そして、カタパルトデッキが動き、フィアネリスは出撃の態勢に入る。格納庫から運ばれ、カタパルトに到達すると、朝日に照らされる中、フィアネリスは折りたたんでいた翼を広げた。
カタパルトの射出装置が展開され、出撃準備が完了する。
『発進許可が降りました、それでは、ご武運を!』
管制官の声を聞くと、カタパルトのロックが外され、フィアネリスは大空の雲海へと飛び出される。
若き頃、彼女と一緒に飛んだ空を、フィアネリスは一筋の流星のように駆け抜けていく。

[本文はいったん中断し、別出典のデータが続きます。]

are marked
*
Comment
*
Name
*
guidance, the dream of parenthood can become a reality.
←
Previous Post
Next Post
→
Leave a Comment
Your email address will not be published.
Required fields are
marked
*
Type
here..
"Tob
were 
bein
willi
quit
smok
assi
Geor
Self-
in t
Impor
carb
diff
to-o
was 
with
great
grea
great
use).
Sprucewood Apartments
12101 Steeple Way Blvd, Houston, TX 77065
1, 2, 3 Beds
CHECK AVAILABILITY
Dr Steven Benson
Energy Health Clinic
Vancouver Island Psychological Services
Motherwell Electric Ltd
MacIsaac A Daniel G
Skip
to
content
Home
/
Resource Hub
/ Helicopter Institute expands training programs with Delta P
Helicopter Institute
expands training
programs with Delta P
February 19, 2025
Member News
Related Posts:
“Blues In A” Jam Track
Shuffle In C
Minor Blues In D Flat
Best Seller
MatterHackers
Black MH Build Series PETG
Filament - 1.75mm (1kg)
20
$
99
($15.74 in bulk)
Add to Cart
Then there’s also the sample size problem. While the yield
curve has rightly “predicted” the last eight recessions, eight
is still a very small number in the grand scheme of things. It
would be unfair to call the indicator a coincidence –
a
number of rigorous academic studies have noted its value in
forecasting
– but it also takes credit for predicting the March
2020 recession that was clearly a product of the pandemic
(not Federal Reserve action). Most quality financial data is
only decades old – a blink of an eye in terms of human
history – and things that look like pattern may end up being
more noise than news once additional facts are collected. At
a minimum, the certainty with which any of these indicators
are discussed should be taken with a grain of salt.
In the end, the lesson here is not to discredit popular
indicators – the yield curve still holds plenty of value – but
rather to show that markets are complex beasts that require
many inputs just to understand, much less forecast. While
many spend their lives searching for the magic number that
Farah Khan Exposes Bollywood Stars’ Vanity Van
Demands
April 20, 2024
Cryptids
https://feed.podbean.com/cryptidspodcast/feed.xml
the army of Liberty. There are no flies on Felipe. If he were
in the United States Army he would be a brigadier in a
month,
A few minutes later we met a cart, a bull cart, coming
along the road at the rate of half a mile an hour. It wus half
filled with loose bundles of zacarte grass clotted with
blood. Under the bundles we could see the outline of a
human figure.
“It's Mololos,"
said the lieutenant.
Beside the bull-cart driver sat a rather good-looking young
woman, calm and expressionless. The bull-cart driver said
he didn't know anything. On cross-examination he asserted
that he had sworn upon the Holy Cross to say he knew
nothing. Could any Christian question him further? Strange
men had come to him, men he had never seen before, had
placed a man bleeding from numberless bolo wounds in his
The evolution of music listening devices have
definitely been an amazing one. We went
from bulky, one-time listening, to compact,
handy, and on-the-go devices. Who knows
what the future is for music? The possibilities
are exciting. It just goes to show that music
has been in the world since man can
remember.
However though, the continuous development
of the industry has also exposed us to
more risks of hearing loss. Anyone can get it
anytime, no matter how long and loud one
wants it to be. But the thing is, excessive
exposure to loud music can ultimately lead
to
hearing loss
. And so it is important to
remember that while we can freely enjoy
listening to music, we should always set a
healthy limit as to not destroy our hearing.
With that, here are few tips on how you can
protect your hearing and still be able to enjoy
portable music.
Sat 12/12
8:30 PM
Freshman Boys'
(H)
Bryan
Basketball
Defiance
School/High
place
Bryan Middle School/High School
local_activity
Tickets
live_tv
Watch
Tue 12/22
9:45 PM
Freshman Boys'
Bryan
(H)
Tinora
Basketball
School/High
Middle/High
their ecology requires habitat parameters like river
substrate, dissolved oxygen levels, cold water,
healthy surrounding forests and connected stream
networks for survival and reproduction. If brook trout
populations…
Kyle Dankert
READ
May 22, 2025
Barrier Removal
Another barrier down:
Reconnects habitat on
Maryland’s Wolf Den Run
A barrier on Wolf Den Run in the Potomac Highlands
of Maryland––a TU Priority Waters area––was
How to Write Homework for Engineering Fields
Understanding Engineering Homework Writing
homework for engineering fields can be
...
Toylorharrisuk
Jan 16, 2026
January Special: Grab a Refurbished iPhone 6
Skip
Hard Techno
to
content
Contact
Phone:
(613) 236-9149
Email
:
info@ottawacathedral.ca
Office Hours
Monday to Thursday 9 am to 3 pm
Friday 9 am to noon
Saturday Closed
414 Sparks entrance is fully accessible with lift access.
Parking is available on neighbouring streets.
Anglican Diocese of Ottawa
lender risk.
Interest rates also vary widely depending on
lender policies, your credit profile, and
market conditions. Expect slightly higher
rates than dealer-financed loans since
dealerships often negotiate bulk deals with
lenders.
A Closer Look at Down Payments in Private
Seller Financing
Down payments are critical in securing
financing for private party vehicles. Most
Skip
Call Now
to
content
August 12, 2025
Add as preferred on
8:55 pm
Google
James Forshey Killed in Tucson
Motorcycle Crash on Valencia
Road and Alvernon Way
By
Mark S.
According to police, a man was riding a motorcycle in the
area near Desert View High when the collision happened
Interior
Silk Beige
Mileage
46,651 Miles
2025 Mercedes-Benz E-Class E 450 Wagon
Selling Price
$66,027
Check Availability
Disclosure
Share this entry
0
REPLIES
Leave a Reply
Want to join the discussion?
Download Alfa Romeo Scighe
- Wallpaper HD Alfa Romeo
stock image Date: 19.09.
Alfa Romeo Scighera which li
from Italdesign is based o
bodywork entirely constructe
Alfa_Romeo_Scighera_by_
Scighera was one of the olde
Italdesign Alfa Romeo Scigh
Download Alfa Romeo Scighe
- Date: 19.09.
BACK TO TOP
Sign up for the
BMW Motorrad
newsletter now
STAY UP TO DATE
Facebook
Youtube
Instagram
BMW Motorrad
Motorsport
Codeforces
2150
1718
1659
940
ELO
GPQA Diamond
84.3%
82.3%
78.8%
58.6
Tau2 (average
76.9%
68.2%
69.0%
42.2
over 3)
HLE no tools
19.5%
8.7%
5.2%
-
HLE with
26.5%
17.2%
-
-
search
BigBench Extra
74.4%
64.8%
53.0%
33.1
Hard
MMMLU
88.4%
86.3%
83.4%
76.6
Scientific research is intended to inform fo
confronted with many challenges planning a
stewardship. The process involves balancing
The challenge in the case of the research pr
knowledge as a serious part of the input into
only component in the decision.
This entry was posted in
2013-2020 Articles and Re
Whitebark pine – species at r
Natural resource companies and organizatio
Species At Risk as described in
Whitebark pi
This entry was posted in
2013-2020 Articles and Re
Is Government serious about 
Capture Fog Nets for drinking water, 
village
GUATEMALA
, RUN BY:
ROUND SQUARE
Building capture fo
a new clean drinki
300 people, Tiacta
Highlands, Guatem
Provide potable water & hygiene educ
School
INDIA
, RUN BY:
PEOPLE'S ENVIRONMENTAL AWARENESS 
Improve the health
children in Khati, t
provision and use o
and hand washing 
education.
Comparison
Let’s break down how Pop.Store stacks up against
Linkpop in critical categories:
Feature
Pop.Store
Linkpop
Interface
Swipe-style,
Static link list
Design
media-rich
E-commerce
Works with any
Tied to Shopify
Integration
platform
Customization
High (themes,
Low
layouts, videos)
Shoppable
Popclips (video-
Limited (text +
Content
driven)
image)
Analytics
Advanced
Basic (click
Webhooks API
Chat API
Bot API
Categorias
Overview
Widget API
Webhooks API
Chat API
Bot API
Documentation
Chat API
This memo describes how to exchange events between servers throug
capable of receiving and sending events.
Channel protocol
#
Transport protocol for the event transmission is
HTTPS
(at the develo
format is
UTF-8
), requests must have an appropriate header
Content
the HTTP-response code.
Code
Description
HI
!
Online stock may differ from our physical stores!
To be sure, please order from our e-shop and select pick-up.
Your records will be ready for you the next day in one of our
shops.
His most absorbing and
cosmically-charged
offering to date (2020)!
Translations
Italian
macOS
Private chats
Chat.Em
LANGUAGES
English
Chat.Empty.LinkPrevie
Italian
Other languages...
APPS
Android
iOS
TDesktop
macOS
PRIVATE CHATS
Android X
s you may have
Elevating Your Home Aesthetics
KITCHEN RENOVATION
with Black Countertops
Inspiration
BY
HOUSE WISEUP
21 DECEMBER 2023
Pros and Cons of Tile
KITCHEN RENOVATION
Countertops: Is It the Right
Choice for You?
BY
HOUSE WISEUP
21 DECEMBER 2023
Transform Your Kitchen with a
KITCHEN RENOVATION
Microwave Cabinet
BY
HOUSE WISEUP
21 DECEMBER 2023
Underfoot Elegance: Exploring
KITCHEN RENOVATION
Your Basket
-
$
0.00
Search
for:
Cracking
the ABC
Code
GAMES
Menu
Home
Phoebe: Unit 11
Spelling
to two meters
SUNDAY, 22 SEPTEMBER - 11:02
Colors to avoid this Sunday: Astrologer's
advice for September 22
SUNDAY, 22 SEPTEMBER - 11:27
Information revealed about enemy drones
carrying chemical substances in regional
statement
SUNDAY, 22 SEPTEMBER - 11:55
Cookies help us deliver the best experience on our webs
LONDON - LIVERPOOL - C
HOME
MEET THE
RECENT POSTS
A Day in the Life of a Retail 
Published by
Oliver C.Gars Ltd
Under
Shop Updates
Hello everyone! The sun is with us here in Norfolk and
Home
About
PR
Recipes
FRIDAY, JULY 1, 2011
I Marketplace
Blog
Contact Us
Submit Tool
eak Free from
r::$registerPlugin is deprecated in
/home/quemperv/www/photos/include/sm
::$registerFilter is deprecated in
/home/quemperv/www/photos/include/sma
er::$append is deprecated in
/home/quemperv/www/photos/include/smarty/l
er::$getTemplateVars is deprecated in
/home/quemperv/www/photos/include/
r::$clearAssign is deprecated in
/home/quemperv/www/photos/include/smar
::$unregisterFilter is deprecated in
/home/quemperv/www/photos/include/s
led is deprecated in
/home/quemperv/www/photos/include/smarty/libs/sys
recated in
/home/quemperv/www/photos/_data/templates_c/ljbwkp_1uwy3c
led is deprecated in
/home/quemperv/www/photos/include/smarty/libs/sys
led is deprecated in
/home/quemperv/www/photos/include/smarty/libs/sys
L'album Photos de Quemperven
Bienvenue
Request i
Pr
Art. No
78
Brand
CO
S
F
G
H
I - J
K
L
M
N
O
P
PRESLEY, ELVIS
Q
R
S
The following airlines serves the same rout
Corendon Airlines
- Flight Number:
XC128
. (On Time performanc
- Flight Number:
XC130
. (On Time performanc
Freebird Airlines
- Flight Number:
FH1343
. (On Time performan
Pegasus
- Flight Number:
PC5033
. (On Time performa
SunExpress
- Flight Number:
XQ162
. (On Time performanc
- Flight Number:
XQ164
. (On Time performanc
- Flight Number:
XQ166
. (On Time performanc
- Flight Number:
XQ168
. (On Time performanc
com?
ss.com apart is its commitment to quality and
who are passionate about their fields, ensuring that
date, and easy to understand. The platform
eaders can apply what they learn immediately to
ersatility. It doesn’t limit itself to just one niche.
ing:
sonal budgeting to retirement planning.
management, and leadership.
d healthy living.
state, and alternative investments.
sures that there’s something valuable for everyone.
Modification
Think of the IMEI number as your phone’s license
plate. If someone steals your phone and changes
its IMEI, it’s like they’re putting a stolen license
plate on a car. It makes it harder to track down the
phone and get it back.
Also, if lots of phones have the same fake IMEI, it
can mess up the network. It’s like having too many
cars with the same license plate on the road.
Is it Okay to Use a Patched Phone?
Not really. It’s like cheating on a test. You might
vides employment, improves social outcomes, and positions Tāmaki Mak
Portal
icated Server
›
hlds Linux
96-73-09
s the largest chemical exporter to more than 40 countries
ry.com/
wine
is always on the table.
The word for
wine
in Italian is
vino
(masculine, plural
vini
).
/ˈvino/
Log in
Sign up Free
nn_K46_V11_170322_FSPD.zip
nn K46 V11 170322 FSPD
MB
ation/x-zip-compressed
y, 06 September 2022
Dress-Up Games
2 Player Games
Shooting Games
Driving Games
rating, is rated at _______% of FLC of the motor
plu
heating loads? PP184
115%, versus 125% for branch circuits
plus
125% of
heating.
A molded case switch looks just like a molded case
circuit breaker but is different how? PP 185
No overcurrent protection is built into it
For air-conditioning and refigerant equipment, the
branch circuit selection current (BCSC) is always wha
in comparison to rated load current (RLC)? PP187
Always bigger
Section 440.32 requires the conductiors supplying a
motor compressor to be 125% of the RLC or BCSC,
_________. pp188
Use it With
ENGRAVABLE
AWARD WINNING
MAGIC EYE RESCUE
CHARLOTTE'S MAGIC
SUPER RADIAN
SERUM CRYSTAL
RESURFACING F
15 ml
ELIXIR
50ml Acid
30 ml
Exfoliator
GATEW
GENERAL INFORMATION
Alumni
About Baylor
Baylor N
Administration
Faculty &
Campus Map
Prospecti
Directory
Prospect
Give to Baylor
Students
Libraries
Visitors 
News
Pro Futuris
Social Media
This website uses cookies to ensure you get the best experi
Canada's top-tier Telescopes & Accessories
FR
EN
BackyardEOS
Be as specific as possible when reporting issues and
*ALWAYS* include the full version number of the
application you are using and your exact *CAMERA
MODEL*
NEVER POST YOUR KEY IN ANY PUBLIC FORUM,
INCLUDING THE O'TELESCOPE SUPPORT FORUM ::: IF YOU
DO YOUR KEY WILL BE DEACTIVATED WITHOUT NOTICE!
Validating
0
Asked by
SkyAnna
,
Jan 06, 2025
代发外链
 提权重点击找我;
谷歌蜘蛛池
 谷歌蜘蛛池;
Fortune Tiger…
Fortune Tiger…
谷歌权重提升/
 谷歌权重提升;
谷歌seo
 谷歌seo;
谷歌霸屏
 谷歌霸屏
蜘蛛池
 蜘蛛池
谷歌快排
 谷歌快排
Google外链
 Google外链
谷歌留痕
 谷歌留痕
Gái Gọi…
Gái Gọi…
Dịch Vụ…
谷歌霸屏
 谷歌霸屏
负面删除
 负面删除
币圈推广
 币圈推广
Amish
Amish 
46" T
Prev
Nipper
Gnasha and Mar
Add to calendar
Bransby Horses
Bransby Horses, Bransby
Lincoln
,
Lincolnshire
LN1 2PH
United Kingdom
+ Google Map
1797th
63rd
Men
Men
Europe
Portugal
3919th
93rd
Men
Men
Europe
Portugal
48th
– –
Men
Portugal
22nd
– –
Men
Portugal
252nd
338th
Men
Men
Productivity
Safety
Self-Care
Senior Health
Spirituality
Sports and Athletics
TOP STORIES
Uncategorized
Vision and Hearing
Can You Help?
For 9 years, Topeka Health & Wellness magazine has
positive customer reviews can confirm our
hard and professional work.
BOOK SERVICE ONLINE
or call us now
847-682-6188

他の天使達も遅れてやってきて、雲海の空に、天使達の編隊が組まれた。
「作戦内容は覚えてますね、皆さん、この戦い、必ず勝ちますよ」
作戦のリーダーであるミカエルが編隊の1番前に立ち、他の天使達を引っ張る。
そうしているうちに、敵の本拠地である研究棟が見える。すると、その研究棟から、大量の機械天使が飛び出してきた。
「全機! 戦闘開始!」
『了解!』
ミカエルのその宣言と共に、高い空の雲海で戦いが始まった。